--- Task to complete ---
When a line in the listing contains the string "один", pick it out and copy it.
##########
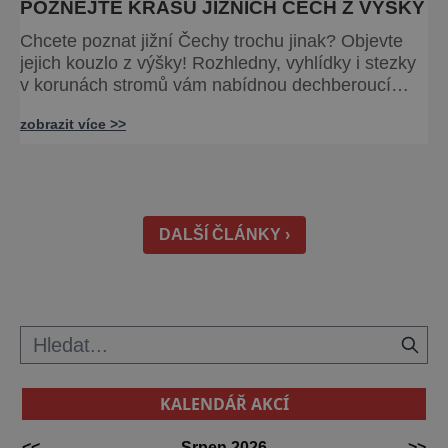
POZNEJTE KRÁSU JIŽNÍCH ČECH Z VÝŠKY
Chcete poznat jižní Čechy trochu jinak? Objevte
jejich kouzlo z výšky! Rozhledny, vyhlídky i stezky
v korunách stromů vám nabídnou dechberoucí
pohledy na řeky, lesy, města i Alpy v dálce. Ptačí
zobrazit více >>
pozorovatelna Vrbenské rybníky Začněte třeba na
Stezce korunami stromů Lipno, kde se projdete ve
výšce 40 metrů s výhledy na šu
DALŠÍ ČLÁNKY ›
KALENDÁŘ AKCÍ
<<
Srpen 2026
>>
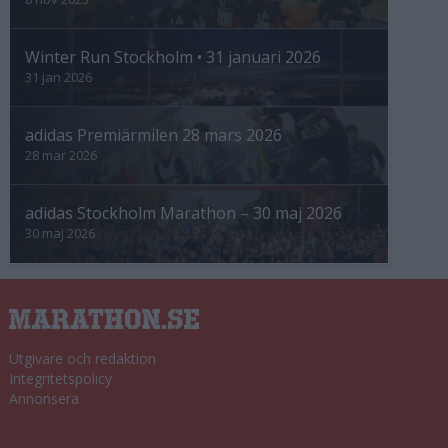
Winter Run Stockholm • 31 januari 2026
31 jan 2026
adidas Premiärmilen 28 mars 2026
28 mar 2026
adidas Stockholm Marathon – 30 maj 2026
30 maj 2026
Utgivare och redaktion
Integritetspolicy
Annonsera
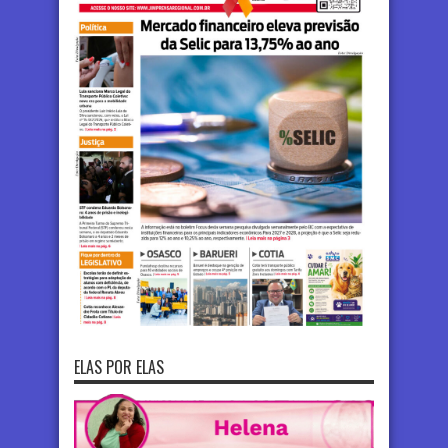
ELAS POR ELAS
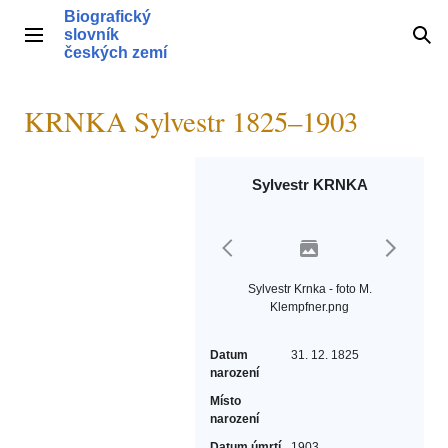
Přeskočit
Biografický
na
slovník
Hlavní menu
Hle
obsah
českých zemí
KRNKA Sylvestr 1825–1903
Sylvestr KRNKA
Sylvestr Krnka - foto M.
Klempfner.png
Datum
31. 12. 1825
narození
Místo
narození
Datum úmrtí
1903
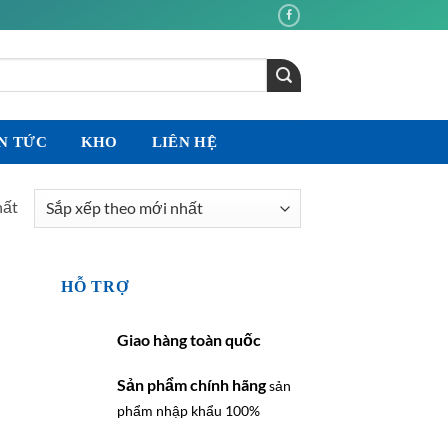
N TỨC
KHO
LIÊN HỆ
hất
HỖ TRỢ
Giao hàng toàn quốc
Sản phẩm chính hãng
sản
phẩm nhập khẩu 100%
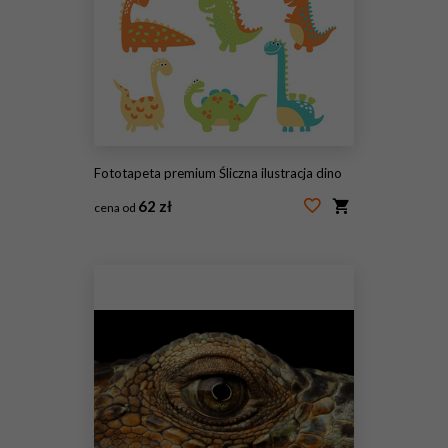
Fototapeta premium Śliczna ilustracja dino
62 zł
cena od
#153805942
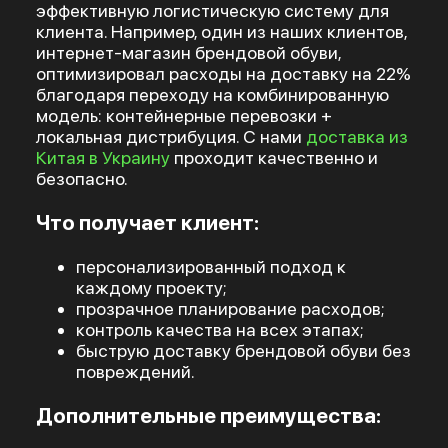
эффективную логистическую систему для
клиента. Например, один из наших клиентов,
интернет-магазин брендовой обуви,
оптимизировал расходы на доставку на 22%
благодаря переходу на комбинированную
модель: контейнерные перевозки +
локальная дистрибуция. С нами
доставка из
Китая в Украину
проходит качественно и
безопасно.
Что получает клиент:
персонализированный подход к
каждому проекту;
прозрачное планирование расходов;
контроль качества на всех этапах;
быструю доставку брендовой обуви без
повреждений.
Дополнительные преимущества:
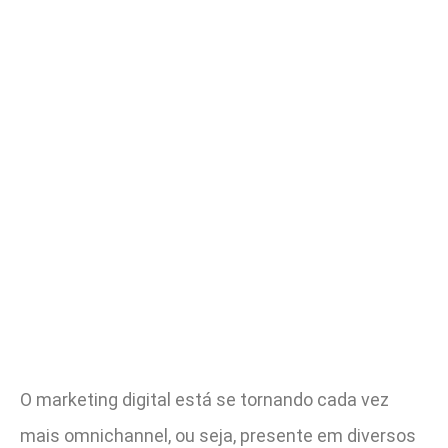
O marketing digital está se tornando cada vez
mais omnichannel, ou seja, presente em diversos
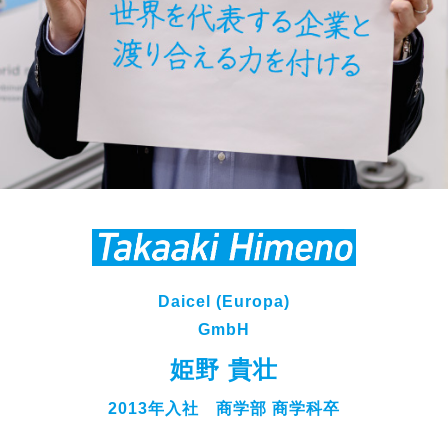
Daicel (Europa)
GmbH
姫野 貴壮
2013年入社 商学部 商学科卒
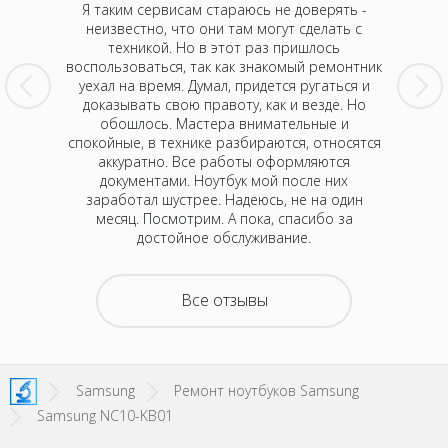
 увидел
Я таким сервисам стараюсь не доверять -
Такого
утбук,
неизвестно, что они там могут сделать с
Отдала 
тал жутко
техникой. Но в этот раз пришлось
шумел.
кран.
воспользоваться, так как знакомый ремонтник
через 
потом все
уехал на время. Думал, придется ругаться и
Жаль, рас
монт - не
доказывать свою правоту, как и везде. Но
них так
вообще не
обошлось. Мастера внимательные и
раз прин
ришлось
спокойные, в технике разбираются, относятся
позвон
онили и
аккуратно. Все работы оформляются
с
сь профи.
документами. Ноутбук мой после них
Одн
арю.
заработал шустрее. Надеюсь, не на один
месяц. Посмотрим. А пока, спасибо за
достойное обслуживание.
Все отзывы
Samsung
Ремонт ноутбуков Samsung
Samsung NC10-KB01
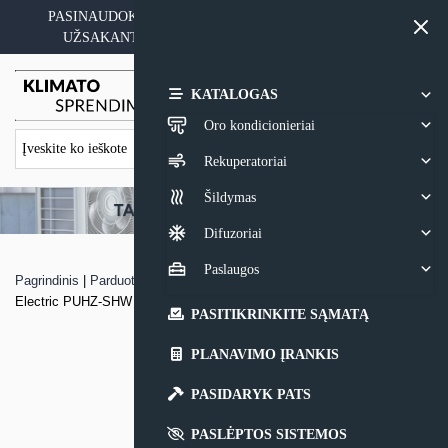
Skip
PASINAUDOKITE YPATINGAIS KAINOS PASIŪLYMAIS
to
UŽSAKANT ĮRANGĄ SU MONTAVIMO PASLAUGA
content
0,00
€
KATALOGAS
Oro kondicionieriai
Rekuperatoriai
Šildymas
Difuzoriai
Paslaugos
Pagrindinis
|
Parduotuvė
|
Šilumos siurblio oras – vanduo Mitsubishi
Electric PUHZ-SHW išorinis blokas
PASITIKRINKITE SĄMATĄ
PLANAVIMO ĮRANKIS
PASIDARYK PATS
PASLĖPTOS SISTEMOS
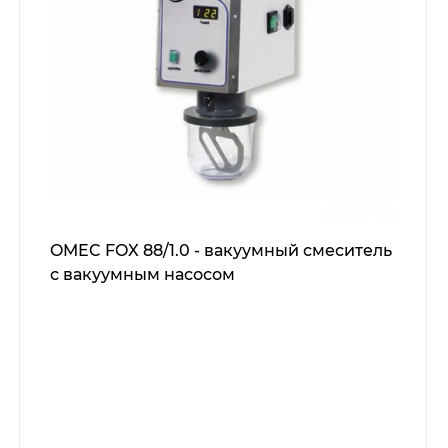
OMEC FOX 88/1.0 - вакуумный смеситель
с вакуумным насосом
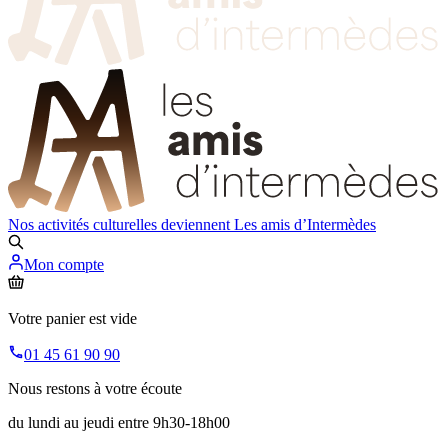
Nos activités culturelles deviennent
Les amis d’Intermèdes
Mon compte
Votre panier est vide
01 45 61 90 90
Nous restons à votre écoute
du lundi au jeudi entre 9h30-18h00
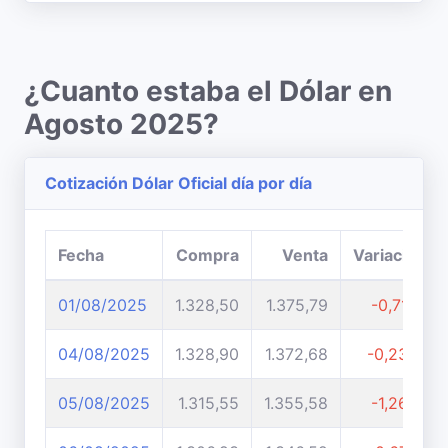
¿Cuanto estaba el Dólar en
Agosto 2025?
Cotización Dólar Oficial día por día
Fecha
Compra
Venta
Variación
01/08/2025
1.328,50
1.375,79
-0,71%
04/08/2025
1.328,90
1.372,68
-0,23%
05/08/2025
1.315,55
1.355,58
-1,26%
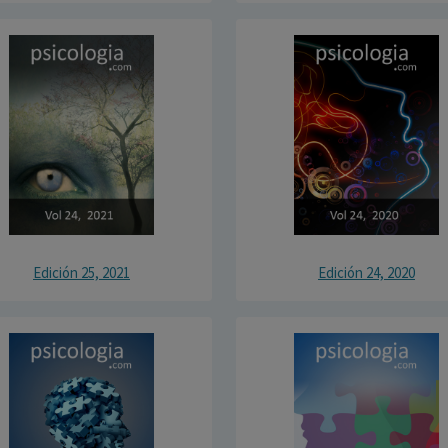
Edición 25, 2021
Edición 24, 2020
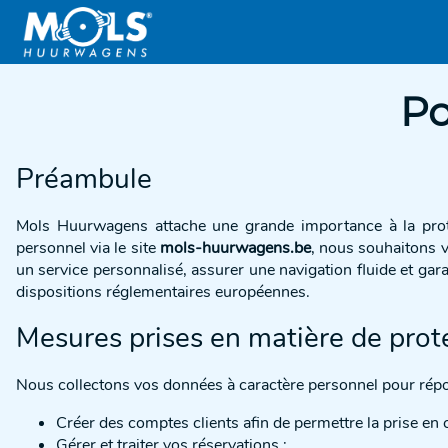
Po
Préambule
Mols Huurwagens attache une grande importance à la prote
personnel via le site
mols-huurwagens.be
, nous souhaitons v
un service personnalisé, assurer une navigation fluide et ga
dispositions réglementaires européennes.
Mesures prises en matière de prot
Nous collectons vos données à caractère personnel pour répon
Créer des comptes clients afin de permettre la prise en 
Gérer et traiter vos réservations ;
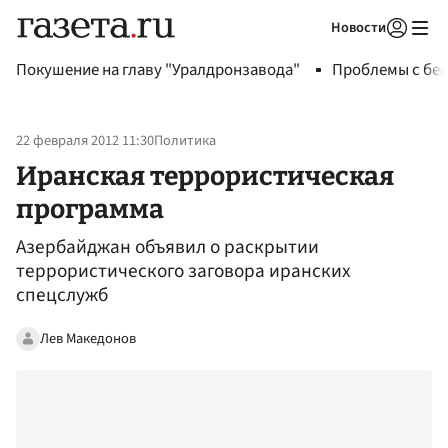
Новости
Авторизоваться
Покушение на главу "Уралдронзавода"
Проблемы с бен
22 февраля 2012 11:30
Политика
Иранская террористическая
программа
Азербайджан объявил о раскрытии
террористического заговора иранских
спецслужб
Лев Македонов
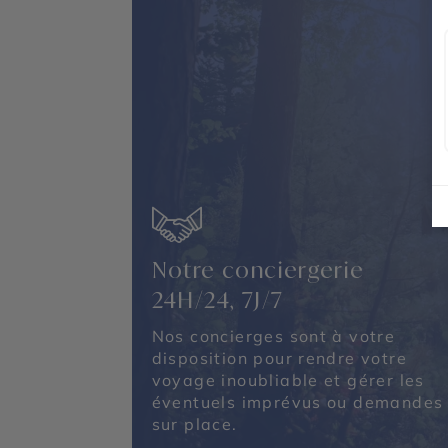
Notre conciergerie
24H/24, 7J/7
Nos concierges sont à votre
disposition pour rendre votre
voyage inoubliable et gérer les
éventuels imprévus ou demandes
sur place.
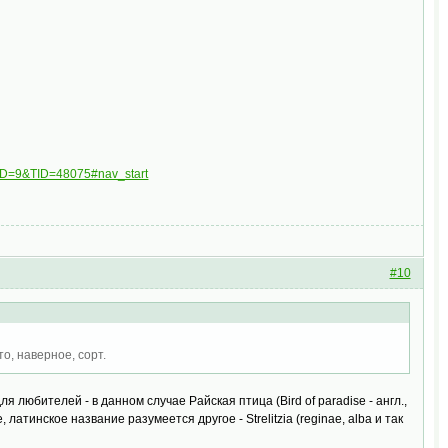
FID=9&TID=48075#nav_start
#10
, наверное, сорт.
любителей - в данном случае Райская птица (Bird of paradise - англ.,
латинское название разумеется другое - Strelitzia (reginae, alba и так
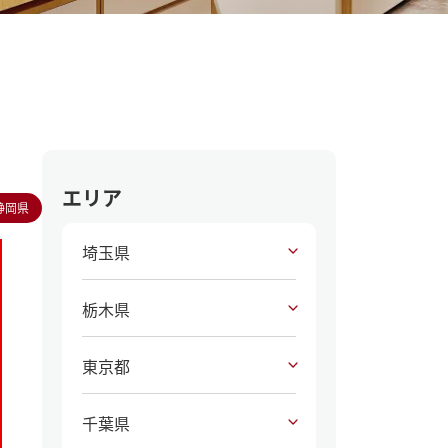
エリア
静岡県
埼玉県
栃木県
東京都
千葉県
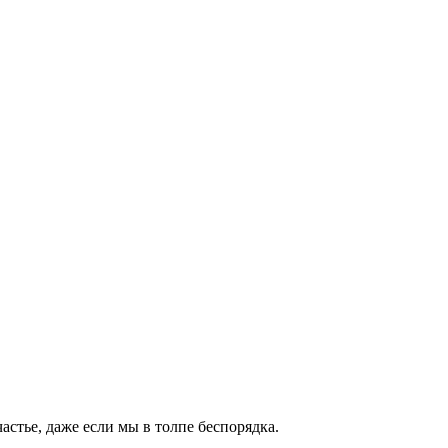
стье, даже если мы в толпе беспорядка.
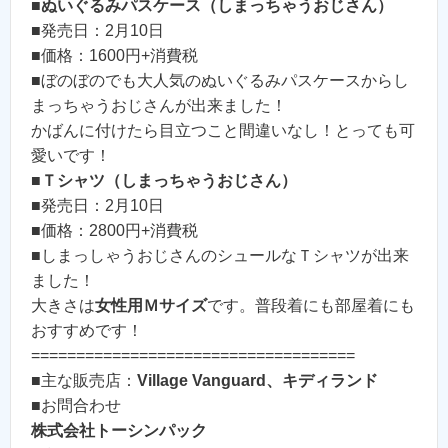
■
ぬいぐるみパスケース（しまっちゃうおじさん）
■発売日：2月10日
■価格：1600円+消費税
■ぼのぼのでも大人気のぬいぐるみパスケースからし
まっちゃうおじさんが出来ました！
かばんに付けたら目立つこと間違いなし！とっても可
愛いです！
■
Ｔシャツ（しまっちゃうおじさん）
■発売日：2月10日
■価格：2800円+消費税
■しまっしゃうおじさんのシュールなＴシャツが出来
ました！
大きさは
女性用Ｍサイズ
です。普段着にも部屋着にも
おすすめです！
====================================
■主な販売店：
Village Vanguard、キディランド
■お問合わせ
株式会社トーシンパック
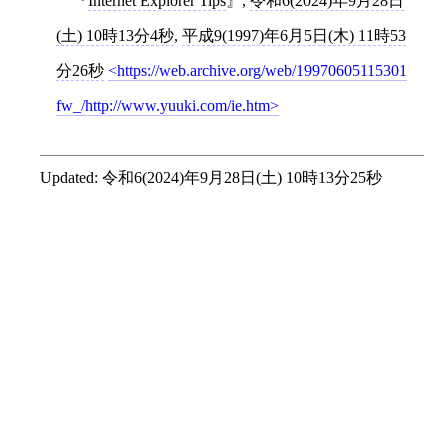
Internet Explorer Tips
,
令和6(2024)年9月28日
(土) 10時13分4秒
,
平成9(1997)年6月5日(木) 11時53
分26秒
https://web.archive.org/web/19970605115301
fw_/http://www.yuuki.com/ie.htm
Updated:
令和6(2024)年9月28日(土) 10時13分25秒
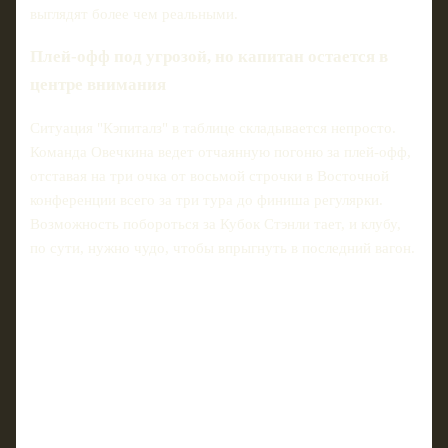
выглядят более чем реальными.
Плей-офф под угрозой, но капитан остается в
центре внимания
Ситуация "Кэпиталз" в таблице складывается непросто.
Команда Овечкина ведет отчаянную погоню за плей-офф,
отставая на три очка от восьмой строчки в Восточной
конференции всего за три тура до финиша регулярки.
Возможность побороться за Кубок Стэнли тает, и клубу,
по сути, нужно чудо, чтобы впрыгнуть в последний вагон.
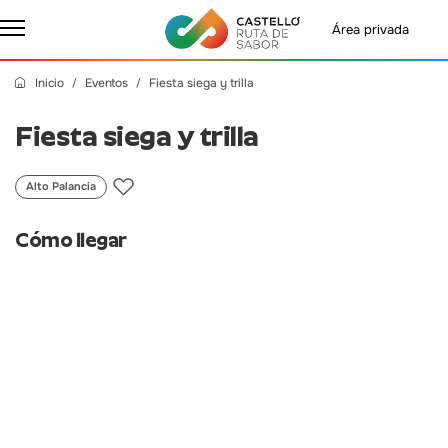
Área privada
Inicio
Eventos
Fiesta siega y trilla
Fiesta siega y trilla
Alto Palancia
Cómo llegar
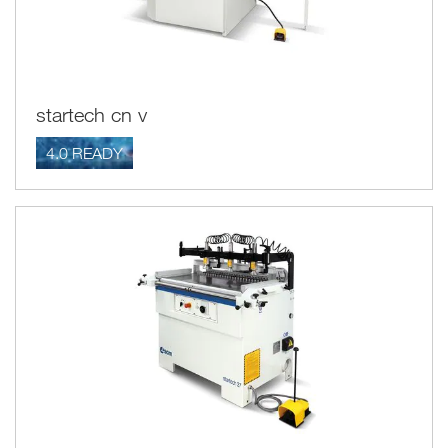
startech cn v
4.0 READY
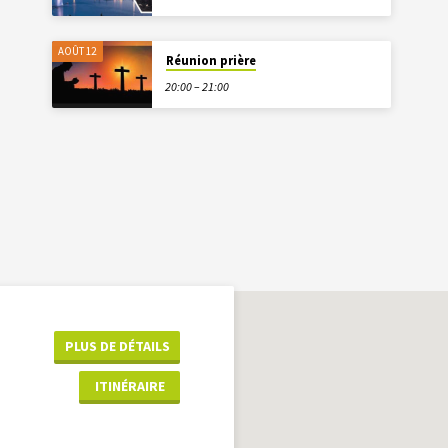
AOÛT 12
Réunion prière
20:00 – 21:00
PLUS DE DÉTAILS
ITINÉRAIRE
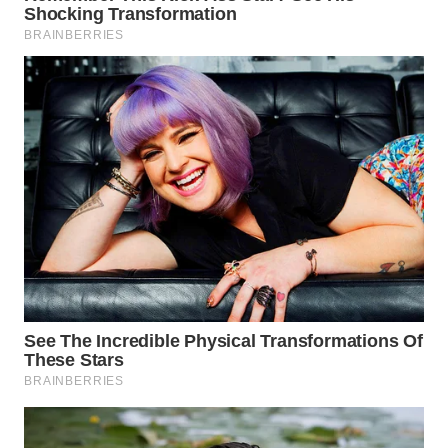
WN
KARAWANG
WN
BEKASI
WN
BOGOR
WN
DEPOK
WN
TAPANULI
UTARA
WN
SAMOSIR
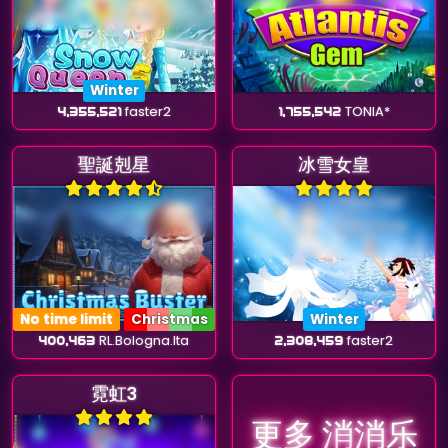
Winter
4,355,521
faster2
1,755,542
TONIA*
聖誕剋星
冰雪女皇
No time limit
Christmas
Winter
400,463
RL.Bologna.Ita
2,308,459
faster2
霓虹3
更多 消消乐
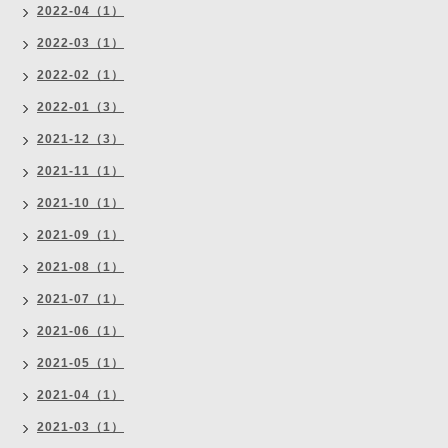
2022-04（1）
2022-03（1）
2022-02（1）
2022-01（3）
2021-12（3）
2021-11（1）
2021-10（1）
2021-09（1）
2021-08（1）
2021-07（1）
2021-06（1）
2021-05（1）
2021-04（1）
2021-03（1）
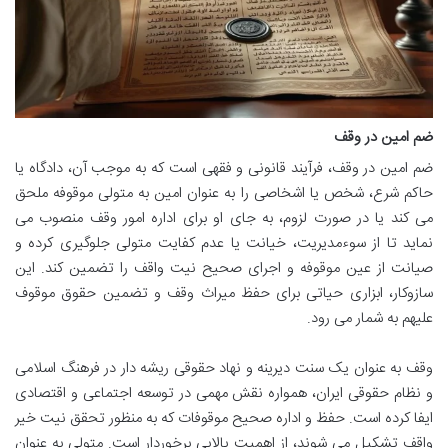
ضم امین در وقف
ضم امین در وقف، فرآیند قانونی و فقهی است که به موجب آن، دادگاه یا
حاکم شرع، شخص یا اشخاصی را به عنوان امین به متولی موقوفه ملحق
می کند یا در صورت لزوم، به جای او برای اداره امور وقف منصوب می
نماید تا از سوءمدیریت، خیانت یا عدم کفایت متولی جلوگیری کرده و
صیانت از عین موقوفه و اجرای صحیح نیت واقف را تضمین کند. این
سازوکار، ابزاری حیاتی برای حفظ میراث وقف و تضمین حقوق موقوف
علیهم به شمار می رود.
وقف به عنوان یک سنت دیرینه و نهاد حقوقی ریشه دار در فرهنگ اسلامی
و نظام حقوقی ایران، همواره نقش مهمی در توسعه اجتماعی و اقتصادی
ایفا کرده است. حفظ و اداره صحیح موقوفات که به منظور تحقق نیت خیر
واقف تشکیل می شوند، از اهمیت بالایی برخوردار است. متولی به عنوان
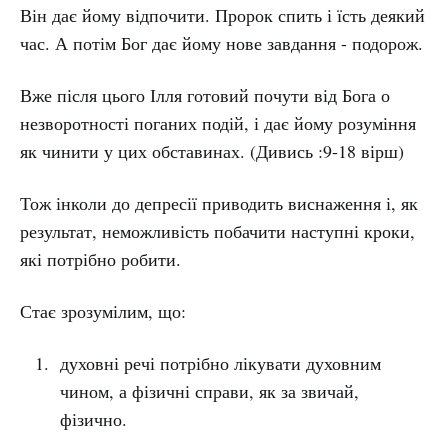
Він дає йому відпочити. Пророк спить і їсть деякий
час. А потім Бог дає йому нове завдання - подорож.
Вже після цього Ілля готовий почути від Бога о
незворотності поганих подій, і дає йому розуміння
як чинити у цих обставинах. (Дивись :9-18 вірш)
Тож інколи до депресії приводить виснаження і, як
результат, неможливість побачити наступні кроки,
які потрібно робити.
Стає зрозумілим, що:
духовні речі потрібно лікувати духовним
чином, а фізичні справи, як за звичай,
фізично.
##########
--- Response ---
клиента. Например, один из наших клиентов,
заработал шустрее. Надеюсь, не на один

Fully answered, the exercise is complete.